Şubat 21, 2007

TOHUMCULUK KANUNU TARTIŞMALARI ve BİR MAKALE

Tohumculuk Kanunu Konusundaki Tartışmalar ve
Aynı kaynakta (tarimsal.com) Ziraat Mühendisi Hakan Ozan Erzincanlı'nın "Tarım, Dünya ve Doğal Hayat" başlıklı makalesi...

Şubat 18, 2007

PDA 2007 MANİFESTOSU

Geçen hafta bugün (11 Şubat Pazar) Armada'daki I.PDA Buluşması'nda yaptığımız sunum, *pdf formatına dönüştürülerek web'e yüklendi. Buraya tıklayarak indirebilirsiniz.
Bu sunumda şimdiye kadar bu web kütüğü üzerinden paylaşılanların ve yaşadıklarımızın kısacık bir özetinden sonra, "bunu niye yapıyoruz?" sorusuna yanıt olan PDA 2007 Manifestosu yer alıyor. (Sayfa 21):

P.D.A. 2007 Manifestosu:
•Bizler, 2006’da bu ülkenin ürünü olan ve gelecek kuşaklara miras bırakılması gereken doğal tohumlara, nesli kurumaya yüz tutan, leziz “pembe domatesler” üzerinden sahip çıktık!

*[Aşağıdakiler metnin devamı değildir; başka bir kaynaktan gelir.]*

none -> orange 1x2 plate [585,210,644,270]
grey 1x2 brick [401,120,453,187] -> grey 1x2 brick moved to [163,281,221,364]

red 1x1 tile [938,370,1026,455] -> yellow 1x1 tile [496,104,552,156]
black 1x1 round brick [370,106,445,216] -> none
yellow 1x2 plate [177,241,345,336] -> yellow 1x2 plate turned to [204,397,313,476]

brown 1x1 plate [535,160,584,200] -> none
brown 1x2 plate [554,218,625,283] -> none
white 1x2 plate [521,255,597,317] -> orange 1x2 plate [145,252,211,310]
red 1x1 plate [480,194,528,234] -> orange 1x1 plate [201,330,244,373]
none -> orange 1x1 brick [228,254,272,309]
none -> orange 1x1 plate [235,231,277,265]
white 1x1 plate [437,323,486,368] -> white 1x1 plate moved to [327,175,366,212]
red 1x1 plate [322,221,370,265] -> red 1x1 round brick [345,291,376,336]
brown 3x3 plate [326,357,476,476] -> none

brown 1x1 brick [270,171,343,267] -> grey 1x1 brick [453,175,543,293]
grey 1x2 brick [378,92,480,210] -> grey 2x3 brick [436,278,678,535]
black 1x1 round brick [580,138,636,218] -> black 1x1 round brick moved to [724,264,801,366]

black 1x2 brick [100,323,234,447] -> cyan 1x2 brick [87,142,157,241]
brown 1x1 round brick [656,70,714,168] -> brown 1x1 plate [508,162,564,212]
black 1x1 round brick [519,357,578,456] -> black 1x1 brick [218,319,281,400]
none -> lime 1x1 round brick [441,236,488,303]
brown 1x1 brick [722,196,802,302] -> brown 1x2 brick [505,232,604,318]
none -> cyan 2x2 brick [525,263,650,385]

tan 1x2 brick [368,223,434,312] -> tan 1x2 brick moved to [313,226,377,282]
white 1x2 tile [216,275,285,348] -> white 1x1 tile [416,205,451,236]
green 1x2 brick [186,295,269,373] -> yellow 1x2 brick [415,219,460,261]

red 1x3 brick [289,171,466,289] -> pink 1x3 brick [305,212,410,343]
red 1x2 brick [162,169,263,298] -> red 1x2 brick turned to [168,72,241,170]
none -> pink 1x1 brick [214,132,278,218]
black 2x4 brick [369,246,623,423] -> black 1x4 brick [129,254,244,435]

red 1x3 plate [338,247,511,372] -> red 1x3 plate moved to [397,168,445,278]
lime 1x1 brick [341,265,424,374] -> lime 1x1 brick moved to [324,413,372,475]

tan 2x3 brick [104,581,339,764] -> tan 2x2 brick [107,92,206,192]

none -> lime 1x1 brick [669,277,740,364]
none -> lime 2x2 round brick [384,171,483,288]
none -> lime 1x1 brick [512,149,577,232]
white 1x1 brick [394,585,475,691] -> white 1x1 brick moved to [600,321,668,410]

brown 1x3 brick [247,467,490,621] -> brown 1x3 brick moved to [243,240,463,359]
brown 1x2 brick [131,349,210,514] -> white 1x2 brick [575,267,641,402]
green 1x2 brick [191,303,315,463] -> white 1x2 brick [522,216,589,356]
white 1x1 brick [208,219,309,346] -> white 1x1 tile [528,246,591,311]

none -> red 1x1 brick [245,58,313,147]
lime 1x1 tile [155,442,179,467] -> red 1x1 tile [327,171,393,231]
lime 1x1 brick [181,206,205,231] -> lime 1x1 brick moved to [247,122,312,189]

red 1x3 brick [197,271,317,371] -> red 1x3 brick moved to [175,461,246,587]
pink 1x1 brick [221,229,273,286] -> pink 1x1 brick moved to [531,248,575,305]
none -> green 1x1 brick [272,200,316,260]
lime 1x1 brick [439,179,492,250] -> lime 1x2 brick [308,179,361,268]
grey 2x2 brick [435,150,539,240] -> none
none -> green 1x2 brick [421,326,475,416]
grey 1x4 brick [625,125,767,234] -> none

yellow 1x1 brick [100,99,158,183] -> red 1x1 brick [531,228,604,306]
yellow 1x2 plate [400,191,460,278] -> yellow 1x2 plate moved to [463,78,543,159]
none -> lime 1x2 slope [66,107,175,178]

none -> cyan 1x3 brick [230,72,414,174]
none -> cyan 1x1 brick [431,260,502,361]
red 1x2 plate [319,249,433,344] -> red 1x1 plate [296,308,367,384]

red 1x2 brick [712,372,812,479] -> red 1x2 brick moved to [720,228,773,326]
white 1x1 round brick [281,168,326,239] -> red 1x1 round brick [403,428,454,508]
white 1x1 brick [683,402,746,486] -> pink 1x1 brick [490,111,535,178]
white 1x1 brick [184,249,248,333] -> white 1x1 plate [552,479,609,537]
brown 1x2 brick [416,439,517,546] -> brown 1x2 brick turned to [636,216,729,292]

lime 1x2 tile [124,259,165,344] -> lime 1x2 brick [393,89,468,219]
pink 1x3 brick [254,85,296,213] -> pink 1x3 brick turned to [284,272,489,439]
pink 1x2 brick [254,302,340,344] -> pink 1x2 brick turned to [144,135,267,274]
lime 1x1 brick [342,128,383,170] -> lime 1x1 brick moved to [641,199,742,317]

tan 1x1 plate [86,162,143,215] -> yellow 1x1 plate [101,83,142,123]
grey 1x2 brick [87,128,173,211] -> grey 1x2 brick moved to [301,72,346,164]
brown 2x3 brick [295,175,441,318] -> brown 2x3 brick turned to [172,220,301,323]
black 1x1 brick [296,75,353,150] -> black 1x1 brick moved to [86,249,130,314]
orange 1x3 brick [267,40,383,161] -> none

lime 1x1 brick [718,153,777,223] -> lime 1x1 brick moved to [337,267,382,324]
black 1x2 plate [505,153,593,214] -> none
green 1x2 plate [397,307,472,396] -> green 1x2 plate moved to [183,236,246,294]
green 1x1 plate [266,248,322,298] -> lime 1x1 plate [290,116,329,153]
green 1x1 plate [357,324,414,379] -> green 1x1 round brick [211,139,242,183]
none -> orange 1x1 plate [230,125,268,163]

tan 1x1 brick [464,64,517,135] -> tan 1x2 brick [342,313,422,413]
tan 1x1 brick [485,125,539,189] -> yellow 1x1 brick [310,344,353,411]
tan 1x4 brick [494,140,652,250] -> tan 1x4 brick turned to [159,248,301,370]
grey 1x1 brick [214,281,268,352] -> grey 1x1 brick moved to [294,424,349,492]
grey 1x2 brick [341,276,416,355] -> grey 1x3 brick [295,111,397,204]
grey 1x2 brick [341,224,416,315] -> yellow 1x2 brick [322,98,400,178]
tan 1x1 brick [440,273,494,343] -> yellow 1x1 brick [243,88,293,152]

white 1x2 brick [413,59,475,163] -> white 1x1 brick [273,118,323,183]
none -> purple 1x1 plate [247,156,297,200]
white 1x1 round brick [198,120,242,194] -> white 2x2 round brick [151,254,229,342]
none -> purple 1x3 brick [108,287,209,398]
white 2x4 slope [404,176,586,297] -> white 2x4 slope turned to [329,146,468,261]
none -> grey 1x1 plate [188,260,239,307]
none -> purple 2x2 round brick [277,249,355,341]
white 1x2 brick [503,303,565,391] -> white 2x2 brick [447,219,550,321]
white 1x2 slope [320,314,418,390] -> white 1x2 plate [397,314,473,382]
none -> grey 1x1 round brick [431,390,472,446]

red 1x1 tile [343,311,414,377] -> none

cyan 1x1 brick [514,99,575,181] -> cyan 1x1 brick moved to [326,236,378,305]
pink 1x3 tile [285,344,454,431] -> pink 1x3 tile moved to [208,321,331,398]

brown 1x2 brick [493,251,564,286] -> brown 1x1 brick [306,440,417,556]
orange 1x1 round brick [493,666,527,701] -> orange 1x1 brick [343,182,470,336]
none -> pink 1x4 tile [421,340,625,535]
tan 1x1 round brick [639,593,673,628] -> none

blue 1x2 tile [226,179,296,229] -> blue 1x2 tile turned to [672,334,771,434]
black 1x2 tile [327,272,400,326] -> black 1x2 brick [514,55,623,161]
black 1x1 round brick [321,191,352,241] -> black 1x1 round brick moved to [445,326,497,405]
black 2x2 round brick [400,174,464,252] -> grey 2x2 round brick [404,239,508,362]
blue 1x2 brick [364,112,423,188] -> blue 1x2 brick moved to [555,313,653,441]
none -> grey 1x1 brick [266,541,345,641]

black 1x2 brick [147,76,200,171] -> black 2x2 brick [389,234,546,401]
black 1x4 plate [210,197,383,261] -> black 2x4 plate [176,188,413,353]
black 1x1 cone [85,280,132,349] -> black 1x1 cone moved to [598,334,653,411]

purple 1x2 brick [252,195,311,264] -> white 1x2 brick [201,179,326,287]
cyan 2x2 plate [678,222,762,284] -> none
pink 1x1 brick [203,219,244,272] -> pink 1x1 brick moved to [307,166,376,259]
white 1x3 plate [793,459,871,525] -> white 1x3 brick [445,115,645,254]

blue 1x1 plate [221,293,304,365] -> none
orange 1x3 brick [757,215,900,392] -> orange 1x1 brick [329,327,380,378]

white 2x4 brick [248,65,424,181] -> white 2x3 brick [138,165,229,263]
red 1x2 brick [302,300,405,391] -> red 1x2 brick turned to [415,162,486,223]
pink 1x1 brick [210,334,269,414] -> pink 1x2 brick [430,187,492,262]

•Onları 2007 ve gelecek yıllarda da evlerde, balkonlarda, bahçe ve tarlalarda, “temiz” toprak ve doğal yöntemlerle yetiştirmeye azimliyiz!
•Onların da bu domatesleri aynı renk, aynı güzel koku, aynı lezzet ve aynı doğallıkta sürdürebilmesi için elde ettiğimiz tohumları çocuklarımıza ve gelecek kuşaklara aktarmakla sorumluyuz.
•Bunun için kendi aramızda yardımlaşırken tohumlarımızın genetiği ile oynanmaması, "terminatör" teknolojiler eliyle endüstriyel hale gelmemesi için pembe domates ağının genişlemesine çalışacağız!

Şubat 16, 2007

NORVEÇ'TE KIYAMET GÜNÜ İÇİN TOHUM SIĞINAĞI- KAZDAĞINDA TOHUM TAKASI

-Çok dikkatle okunması gereken bir haber... Çünkü tohum gibi "canlı"lardan ne amaçla olursa olsun "banka" kurmak, hem etik ilkelerine hem de genetik bilim ile ilgili uluslararası yasal düzenlemelere uygun olmak durumunda...-

9 Şubat 2007 tarihli Hürriyet'ten:

(A.A ) Norveç, dünyada bilinen tüm tarım türlerinin tohumlarını koruyacak bir "kıyamet günü sığınağı" inşa edecek.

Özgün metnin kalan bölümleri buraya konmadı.